Posted at 4:49 PM, Nov 05, 2019
and last updated 2019-11-06 10:07:58-05

PONTIAC, Mich. (WXYZ) — A Pontiac developer has led an effort to put security cameras and a security officer in the downtown area. It is an effort that many say has helped stop crime, leading to new growth. But is it going too far?

Tim Shepard, who owns the Riker Building, has teamed up with other landlords and developers to send the message that Pontiac is safe. They have installed about 160 cameras on buildings and hired a security guard named Brian Carr.

Carr is often seen downtown patrolling. He wears a bullet-proof vest and is fully armed with a gun, taser and more.

“He was just dressed a little bit too much like us,” said Lt. Stephen Dooley of the Oakland County Sheriff’s Office.

Dooley says it has lead to sheriff’s office investigations.

7 Action News obtained dash-cam video of one call after filing a Freedom of Information Act Request.

When deputies arrived, you can see Carr standing in a public area staring at a man. He tells deputies the man is suspicious, a business reported he may have a knife wrapped in a handkerchief, and the man refused to stop on the street.

Deputies asked the man if he intends to hurt anyone and he says "no." He also doesn’t have a knife.

“What is the deal with this downtown security guy,” the deputy can be heard saying in the video.

The investigation shifts to Carr.

“Why are we walking all around downtown Pontiac chasing after people,” the deputy asks him.

Carr says he was just keeping the man in sight, but deputies see problems.

“In the call you say he is not stopping for me, he is trying to dip from me," the deputy is heard saying. "He has every right to."

“I absolutely agree,” responds Carr in the video.

“You are not an officer,” said the deputy in the video.

“You have more equipment on actually than we do," the deputy continues. "For someone that is just business security, it seems you are doing more than needs to be done.”

Carr and the downtown developer who employs him sat down to talk to 7 Action News about the concerns from the sheriff’s office.

“We need people to take him seriously,” said Tim Shepard, which is the reason for the uniform.

Tim Shepard, who owns the Riker Building, says at the request of the sheriff’s office they have increased the font size of the word “security” on Carr’s uniform.

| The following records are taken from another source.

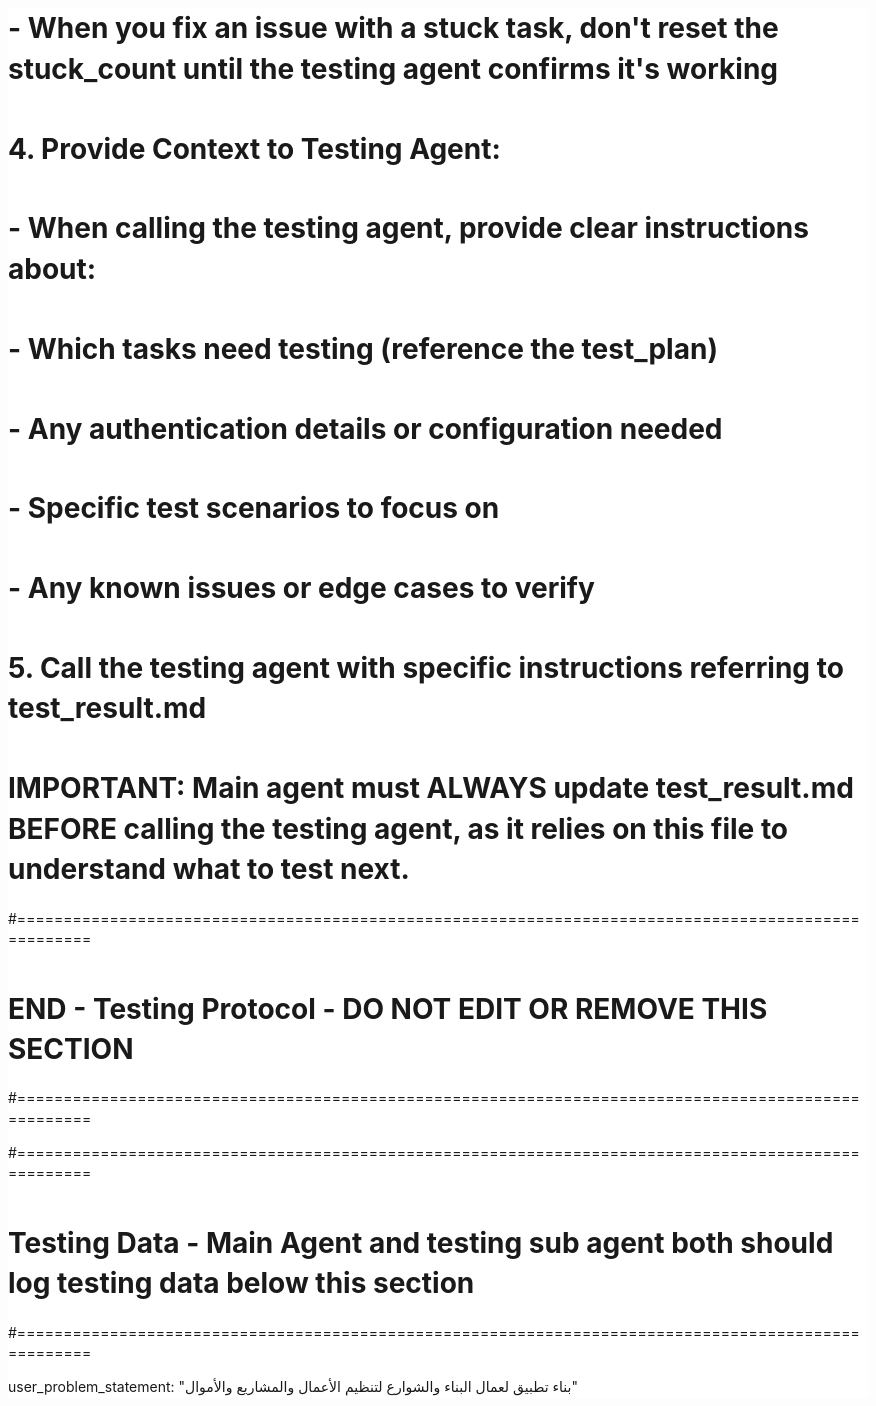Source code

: #    - When you fix an issue with a stuck task, don't reset the stuck_count until the testing agent confirms it's working
#
# 4. Provide Context to Testing Agent:
#    - When calling the testing agent, provide clear instructions about:
#      - Which tasks need testing (reference the test_plan)
#      - Any authentication details or configuration needed
#      - Specific test scenarios to focus on
#      - Any known issues or edge cases to verify
#
# 5. Call the testing agent with specific instructions referring to test_result.md
#
# IMPORTANT: Main agent must ALWAYS update test_result.md BEFORE calling the testing agent, as it relies on this file to understand what to test next.

#====================================================================================================
# END - Testing Protocol - DO NOT EDIT OR REMOVE THIS SECTION
#====================================================================================================



#====================================================================================================
# Testing Data - Main Agent and testing sub agent both should log testing data below this section
#====================================================================================================

user_problem_statement: "بناء تطبيق لعمال البناء والشوارع لتنظيم الأعمال والمشاريع والأموال"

Shepard says through a partnership between more than a dozen downtown property owners, Carr now monitors about 160 cameras around downtown and patrols the area. On a regular basis he shares his reports, tips and video with the sheriff’s office.

“They have prosecuted several cases using these reports,” said Carr, holding up a folder filled with evidence he has shared with investigators to help their cases.

Speaking of prosecution, twice the sheriff’s office submitted warrant requests into the Oakland County Prosecutor’s office, but the prosecutor said there was not enough evidence to charge Carr with impersonating police.

“We are not trying to be police,” Shepard said. “We think hey, we are doing something good. We are stopping crime in Pontiac, and then we got push back on that."

“He has a license for everything he is wearing,” said Sam Sitto, who owns Pop’s Party Store downtown.

Sitto believes Carr has helped send the message that downtown Pontiac is safe.

“He is just a civilian doing his job and protecting our town from bad people,” Sitto said.

But go to the Unity Barber Salon and you will find all of downtown aren’t in unity singing Carr's praises.

“Who is he protecting," said Marco Hogan, a barber at Unity Barber Salon. "That is what I am trying to figure out. We don’t need no protection. It is kind of like an accident waiting to happen.”

The sheriff’s office says the crime rate is down in downtown and it appreciates the information Carr and Shepard have provided to help its targeted efforts. It just wants security guards to know they need to clearly be labeled as security officers and they don’t have any more rights than regular citizens.

“We don’t want anybody doing police work in the City of Pontiac or anywhere that is not a police officer,” Dooley said.